Of all the entries below, only the lines from the one with "[472,269,509,280] bash ->" up to and including the one with "[472,323,509,334] bash ->" are to be duplicated exactly.

Exercise input:
==================================================

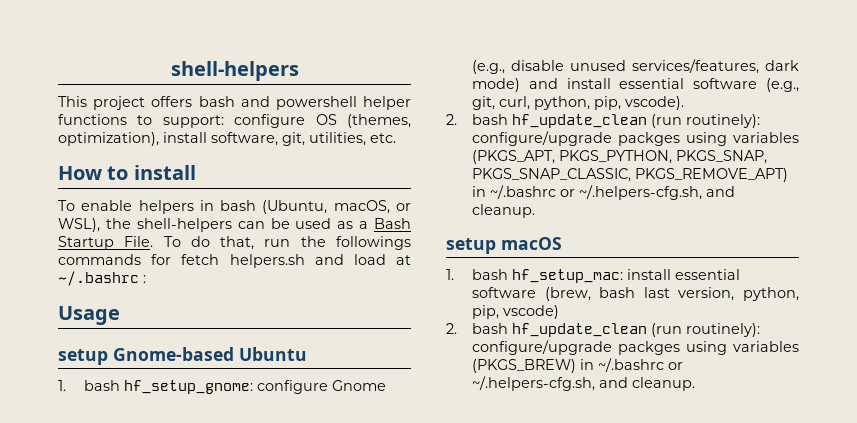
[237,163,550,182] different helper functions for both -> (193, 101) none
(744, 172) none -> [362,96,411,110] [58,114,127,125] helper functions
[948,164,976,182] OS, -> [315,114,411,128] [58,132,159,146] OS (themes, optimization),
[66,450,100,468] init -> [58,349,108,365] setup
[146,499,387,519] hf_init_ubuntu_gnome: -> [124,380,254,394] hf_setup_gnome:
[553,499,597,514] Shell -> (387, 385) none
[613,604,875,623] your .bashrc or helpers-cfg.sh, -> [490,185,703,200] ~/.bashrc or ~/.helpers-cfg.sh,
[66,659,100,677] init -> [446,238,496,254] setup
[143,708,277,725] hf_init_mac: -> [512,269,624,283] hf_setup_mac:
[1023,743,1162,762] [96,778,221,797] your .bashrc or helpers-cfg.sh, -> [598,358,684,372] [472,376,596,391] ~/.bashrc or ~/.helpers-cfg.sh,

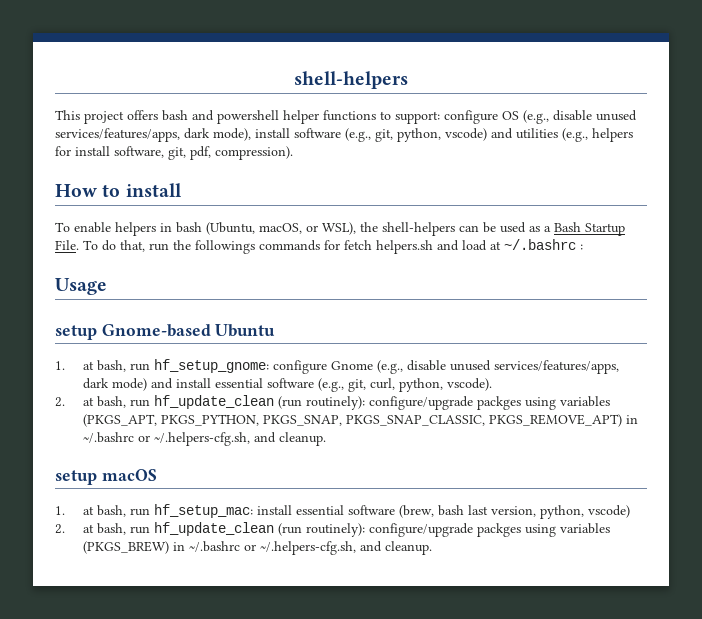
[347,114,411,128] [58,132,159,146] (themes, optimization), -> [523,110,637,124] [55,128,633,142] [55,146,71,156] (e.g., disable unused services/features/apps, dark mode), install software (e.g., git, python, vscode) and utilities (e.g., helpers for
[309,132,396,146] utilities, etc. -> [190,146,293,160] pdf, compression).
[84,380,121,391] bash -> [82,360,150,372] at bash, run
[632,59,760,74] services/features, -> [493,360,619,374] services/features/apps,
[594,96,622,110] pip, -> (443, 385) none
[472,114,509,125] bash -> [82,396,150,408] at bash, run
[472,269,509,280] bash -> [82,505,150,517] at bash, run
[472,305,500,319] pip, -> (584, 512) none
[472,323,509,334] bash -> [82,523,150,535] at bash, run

==================================================

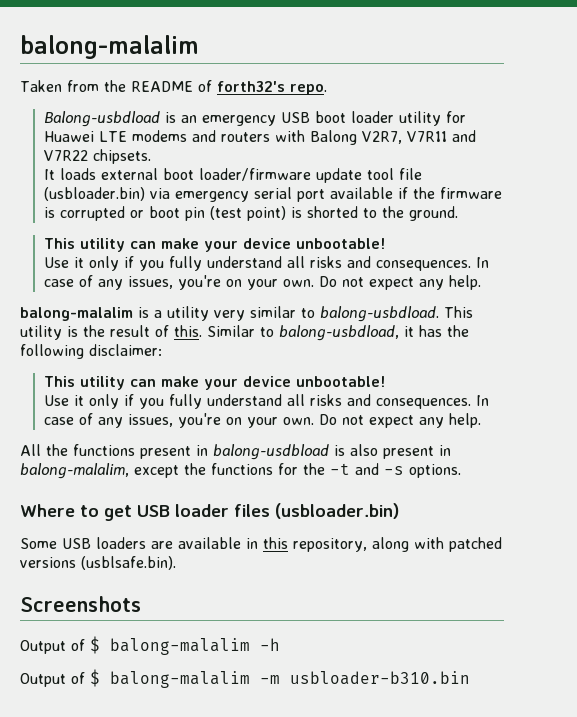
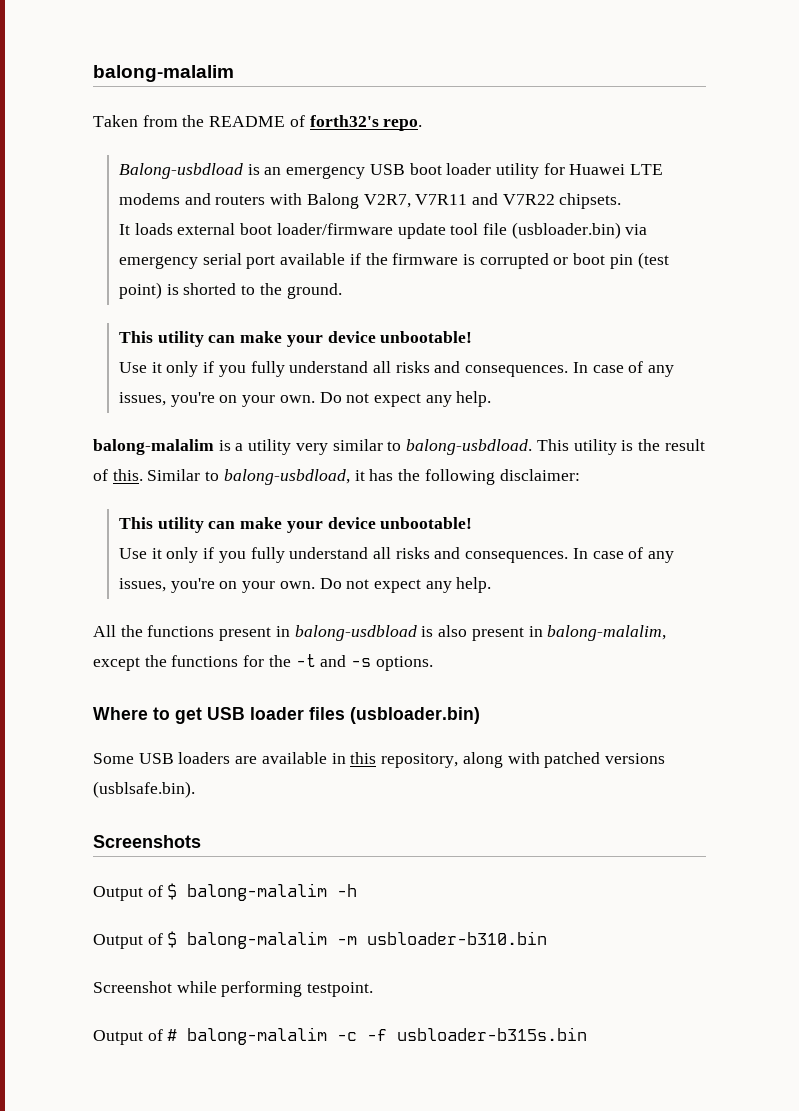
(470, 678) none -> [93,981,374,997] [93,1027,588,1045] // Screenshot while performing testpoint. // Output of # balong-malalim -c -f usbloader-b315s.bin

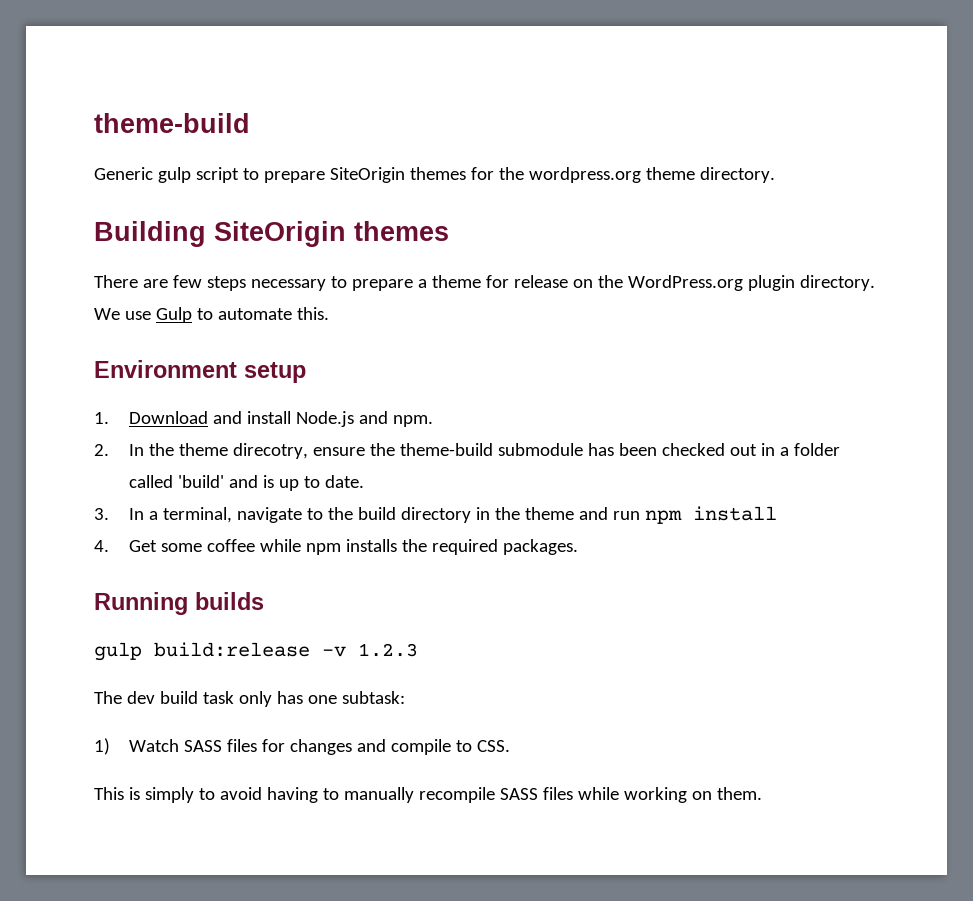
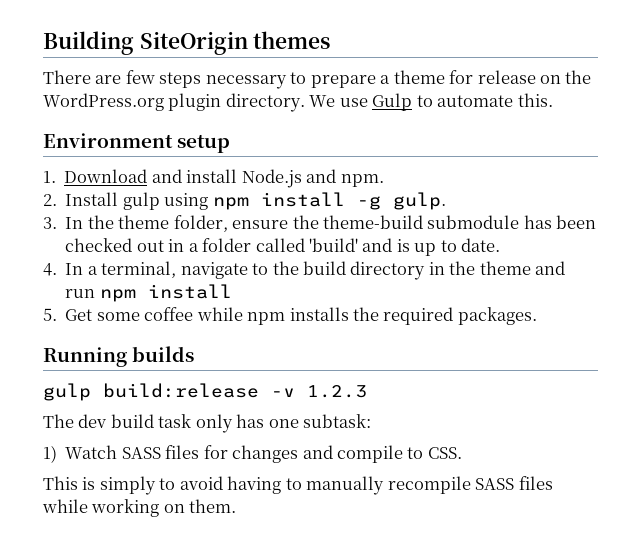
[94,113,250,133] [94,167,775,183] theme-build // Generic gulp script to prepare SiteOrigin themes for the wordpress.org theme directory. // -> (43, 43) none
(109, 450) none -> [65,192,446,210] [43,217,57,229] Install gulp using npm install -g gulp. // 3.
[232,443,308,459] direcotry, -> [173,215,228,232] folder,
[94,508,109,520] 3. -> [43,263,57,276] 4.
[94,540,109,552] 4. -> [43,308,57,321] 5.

==================================================

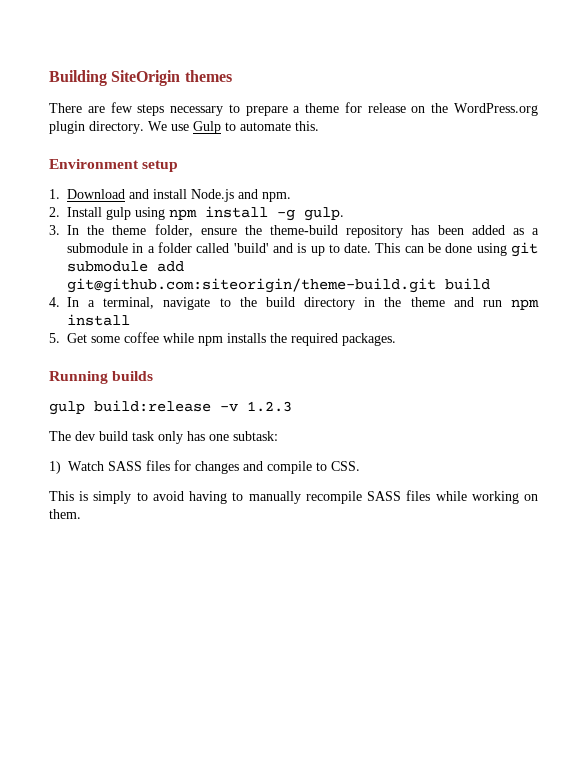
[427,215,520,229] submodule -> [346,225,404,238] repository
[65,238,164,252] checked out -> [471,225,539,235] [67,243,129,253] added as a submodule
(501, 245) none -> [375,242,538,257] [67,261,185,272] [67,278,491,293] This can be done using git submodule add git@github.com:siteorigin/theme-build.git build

==================================================

Response area:
[472,269,509,280] bash -> [82,505,150,517] at bash, run
[472,305,500,319] pip, -> (584, 512) none
[472,323,509,334] bash -> [82,523,150,535] at bash, run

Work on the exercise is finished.